WORK INSTRUCTIONS ▸
A single number is the answer: how many lines of the entries contain the word "inches"?

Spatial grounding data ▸
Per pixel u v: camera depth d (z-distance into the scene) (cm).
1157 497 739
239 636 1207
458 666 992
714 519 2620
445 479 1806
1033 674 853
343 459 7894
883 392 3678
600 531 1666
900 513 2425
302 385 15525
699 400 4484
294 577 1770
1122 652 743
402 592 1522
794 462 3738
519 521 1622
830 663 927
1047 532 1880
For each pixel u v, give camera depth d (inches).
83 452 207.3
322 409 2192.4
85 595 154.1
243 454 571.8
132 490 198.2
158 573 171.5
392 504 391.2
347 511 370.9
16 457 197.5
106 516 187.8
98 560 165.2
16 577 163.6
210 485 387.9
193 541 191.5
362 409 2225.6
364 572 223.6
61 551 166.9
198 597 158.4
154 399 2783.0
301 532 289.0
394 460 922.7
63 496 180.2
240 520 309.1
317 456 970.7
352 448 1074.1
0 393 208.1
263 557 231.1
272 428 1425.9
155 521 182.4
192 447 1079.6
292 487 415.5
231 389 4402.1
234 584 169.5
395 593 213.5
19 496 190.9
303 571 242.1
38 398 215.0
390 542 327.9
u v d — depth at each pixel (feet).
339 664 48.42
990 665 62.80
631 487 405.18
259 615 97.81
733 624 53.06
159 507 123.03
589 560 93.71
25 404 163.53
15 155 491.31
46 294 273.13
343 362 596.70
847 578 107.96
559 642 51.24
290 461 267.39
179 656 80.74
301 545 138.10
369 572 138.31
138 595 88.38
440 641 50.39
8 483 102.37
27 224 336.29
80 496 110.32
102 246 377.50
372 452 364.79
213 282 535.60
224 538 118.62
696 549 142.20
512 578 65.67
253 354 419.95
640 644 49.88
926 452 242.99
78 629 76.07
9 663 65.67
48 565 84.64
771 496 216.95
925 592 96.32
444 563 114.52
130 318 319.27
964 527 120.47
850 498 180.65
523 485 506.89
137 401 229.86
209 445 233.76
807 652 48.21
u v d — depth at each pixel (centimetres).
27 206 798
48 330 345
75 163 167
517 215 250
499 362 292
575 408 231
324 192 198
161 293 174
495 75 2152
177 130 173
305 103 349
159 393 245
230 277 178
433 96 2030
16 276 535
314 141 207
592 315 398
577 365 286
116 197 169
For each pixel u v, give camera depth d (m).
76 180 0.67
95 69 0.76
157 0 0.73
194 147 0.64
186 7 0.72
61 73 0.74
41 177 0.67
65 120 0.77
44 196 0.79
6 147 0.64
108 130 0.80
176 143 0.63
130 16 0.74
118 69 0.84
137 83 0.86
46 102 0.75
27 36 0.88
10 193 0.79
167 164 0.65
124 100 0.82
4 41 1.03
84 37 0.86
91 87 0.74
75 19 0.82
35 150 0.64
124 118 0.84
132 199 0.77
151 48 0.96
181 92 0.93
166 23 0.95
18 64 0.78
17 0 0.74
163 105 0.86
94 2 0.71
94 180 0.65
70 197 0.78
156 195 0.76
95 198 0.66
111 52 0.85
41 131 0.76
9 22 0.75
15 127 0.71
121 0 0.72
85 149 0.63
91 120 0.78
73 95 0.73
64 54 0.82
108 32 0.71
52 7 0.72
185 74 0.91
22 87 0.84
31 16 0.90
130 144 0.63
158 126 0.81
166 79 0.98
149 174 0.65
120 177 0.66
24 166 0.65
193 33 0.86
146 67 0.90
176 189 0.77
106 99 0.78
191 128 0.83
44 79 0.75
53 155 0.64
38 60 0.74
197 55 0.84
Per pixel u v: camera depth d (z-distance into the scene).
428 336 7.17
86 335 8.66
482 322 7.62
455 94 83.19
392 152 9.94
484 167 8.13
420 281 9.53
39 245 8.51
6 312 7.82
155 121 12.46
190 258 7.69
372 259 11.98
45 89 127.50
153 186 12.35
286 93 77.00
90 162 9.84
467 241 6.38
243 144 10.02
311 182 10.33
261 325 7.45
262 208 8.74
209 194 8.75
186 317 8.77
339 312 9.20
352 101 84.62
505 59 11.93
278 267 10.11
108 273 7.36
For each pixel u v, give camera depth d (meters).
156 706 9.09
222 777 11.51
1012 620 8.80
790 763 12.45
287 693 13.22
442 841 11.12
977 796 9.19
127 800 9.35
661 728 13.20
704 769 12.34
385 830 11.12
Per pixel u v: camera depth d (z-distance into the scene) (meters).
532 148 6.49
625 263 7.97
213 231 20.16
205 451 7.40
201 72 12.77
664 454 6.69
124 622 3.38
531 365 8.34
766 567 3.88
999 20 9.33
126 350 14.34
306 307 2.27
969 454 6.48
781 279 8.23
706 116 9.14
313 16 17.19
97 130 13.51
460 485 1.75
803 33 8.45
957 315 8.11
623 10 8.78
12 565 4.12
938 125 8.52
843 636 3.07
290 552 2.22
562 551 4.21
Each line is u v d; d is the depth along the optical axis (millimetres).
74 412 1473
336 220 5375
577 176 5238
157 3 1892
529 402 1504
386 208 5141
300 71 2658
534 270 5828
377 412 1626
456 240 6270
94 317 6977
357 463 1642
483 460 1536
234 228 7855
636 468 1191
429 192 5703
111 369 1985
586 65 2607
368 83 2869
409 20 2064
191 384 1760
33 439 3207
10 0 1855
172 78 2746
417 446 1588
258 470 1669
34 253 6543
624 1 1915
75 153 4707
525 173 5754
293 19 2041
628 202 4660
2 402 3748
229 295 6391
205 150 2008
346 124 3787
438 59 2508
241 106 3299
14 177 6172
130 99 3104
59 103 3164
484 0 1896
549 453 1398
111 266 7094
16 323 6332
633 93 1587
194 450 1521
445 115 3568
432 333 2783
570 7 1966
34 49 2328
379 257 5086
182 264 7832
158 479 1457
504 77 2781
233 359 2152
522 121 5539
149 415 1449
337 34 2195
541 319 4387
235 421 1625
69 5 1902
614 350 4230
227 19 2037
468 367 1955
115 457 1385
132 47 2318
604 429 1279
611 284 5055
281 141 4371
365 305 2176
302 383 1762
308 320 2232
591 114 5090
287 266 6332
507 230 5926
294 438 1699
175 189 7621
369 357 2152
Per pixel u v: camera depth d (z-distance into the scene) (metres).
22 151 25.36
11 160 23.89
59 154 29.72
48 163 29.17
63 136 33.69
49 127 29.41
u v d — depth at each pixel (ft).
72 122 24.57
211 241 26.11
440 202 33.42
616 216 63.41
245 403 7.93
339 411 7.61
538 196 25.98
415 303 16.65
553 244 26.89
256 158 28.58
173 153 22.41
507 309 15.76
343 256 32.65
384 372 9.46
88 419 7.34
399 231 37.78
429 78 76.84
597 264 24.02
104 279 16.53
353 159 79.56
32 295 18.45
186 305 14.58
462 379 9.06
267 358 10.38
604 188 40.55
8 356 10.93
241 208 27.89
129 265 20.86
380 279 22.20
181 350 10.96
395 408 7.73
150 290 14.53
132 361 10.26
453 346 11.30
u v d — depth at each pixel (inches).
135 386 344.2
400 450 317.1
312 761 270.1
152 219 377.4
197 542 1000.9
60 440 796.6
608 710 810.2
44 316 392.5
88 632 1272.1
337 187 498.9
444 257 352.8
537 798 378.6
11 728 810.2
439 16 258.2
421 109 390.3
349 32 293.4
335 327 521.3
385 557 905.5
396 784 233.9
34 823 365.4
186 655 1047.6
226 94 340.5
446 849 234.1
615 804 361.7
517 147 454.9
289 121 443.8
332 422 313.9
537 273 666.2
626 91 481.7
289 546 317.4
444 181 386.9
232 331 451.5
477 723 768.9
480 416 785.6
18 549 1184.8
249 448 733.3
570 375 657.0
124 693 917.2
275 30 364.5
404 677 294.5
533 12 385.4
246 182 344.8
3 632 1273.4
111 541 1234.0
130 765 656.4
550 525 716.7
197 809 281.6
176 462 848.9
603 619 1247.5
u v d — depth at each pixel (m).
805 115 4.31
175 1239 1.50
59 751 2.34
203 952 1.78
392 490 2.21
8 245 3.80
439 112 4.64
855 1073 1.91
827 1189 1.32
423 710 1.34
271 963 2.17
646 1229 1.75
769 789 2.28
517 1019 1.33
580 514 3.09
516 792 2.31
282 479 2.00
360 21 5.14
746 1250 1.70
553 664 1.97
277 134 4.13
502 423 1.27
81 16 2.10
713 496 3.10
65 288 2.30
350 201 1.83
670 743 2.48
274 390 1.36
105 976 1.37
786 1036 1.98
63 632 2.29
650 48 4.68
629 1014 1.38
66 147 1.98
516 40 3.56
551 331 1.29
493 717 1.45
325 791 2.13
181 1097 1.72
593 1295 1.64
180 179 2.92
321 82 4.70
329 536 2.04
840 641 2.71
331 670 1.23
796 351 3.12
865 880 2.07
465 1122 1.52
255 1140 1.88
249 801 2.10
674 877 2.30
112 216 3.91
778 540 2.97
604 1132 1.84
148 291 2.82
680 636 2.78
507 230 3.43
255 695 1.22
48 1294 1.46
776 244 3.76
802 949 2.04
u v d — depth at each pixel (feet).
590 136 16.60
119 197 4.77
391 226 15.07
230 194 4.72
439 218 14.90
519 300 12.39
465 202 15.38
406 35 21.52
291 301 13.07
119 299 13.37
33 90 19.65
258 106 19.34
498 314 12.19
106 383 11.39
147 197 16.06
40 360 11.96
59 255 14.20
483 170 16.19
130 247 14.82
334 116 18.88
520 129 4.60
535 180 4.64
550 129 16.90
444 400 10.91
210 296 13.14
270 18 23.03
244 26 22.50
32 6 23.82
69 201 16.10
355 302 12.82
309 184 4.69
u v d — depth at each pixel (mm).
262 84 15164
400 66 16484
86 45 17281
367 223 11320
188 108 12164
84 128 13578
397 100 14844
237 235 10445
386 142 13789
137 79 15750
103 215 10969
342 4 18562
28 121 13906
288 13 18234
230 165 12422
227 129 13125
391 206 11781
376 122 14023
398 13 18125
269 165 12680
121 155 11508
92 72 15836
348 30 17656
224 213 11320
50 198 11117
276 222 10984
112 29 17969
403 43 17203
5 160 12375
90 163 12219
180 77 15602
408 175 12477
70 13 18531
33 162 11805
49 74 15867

ANSWER BOX ▸
2